> [DATA RECORDS]:

Content starts

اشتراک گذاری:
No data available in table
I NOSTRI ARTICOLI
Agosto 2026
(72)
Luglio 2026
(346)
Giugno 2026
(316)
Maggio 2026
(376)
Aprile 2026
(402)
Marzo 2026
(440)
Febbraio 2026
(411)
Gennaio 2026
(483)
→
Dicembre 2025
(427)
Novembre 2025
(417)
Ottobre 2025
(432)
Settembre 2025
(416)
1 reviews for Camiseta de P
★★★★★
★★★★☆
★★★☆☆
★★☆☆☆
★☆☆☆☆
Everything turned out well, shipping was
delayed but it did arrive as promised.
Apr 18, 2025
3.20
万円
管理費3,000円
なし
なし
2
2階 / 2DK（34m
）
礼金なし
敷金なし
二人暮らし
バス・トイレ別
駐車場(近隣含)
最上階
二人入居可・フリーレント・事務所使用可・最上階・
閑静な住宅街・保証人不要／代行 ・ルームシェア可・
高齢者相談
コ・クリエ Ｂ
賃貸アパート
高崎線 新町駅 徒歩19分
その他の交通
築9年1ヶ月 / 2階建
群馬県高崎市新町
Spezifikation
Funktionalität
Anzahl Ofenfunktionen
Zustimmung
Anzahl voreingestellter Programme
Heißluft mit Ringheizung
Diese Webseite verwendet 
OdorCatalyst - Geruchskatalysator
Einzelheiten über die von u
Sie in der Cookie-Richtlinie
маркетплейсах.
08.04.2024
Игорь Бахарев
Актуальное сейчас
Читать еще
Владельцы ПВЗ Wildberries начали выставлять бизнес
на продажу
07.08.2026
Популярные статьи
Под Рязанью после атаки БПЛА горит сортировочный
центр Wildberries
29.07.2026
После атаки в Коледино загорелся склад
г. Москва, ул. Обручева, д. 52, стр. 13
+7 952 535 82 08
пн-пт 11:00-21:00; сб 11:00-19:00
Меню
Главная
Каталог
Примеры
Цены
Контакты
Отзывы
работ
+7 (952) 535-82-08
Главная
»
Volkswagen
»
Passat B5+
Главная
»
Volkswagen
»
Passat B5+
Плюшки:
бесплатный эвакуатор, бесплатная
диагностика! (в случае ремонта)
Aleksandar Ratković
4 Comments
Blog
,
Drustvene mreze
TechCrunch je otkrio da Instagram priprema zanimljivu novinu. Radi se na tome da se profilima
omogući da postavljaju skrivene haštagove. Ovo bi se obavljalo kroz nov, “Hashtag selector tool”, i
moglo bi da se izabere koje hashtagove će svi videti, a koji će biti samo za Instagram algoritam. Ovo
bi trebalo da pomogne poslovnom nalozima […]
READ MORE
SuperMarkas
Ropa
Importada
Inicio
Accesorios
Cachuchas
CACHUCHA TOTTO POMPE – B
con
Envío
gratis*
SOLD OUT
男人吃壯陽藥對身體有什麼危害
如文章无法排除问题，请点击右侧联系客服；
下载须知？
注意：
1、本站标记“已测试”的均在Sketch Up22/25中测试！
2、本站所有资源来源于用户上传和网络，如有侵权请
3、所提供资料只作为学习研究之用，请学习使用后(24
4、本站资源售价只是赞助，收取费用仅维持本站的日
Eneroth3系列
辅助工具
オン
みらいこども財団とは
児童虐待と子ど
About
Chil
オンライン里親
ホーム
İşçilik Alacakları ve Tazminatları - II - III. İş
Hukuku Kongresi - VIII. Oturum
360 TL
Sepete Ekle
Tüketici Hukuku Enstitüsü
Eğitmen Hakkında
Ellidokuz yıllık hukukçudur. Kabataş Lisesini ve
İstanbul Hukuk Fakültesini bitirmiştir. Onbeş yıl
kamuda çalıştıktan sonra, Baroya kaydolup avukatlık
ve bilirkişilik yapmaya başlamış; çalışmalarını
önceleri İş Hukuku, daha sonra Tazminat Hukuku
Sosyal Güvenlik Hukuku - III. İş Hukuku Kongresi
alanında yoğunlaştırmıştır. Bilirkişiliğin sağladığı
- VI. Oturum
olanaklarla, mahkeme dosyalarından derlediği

Content ends

> [ABOUT THIS EXERCISE]: Write the data out again. Match it exactly.

> [OUTPUT]:
اشتراک گذاری:
No data available in table
I NOSTRI ARTICOLI
Agosto 2026
(72)
Luglio 2026
(346)
Giugno 2026
(316)
Maggio 2026
(376)
Aprile 2026
(402)
Marzo 2026
(440)
Febbraio 2026
(411)
Gennaio 2026
(483)
→
Dicembre 2025
(427)
Novembre 2025
(417)
Ottobre 2025
(432)
Settembre 2025
(416)
1 reviews for Camiseta de P
★★★★★
★★★★☆
★★★☆☆
★★☆☆☆
★☆☆☆☆
Everything turned out well, shipping was
delayed but it did arrive as promised.
Apr 18, 2025
3.20
万円
管理費3,000円
なし
なし
2
2階 / 2DK（34m
）
礼金なし
敷金なし
二人暮らし
バス・トイレ別
駐車場(近隣含)
最上階
二人入居可・フリーレント・事務所使用可・最上階・
閑静な住宅街・保証人不要／代行 ・ルームシェア可・
高齢者相談
コ・クリエ Ｂ
賃貸アパート
高崎線 新町駅 徒歩19分
その他の交通
築9年1ヶ月 / 2階建
群馬県高崎市新町
Spezifikation
Funktionalität
Anzahl Ofenfunktionen
Zustimmung
Anzahl voreingestellter Programme
Heißluft mit Ringheizung
Diese Webseite verwendet 
OdorCatalyst - Geruchskatalysator
Einzelheiten über die von u
Sie in der Cookie-Richtlinie
маркетплейсах.
08.04.2024
Игорь Бахарев
Актуальное сейчас
Читать еще
Владельцы ПВЗ Wildberries начали выставлять бизнес
на продажу
07.08.2026
Популярные статьи
Под Рязанью после атаки БПЛА горит сортировочный
центр Wildberries
29.07.2026
После атаки в Коледино загорелся склад
г. Москва, ул. Обручева, д. 52, стр. 13
+7 952 535 82 08
пн-пт 11:00-21:00; сб 11:00-19:00
Меню
Главная
Каталог
Примеры
Цены
Контакты
Отзывы
работ
+7 (952) 535-82-08
Главная
»
Volkswagen
»
Passat B5+
Главная
»
Volkswagen
»
Passat B5+
Плюшки:
бесплатный эвакуатор, бесплатная
диагностика! (в случае ремонта)
Aleksandar Ratković
4 Comments
Blog
,
Drustvene mreze
TechCrunch je otkrio da Instagram priprema zanimljivu novinu. Radi se na tome da se profilima
omogući da postavljaju skrivene haštagove. Ovo bi se obavljalo kroz nov, “Hashtag selector tool”, i
moglo bi da se izabere koje hashtagove će svi videti, a koji će biti samo za Instagram algoritam. Ovo
bi trebalo da pomogne poslovnom nalozima […]
READ MORE
SuperMarkas
Ropa
Importada
Inicio
Accesorios
Cachuchas
CACHUCHA TOTTO POMPE – B
con
Envío
gratis*
SOLD OUT
男人吃壯陽藥對身體有什麼危害
如文章无法排除问题，请点击右侧联系客服；
下载须知？
注意：
1、本站标记“已测试”的均在Sketch Up22/25中测试！
2、本站所有资源来源于用户上传和网络，如有侵权请
3、所提供资料只作为学习研究之用，请学习使用后(24
4、本站资源售价只是赞助，收取费用仅维持本站的日
Eneroth3系列
辅助工具
オン
みらいこども財団とは
児童虐待と子ど
About
Chil
オンライン里親
ホーム
İşçilik Alacakları ve Tazminatları - II - III. İş
Hukuku Kongresi - VIII. Oturum
360 TL
Sepete Ekle
Tüketici Hukuku Enstitüsü
Eğitmen Hakkında
Ellidokuz yıllık hukukçudur. Kabataş Lisesini ve
İstanbul Hukuk Fakültesini bitirmiştir. Onbeş yıl
kamuda çalıştıktan sonra, Baroya kaydolup avukatlık
ve bilirkişilik yapmaya başlamış; çalışmalarını
önceleri İş Hukuku, daha sonra Tazminat Hukuku
Sosyal Güvenlik Hukuku - III. İş Hukuku Kongresi
alanında yoğunlaştırmıştır. Bilirkişiliğin sağladığı
- VI. Oturum
olanaklarla, mahkeme dosyalarından derlediği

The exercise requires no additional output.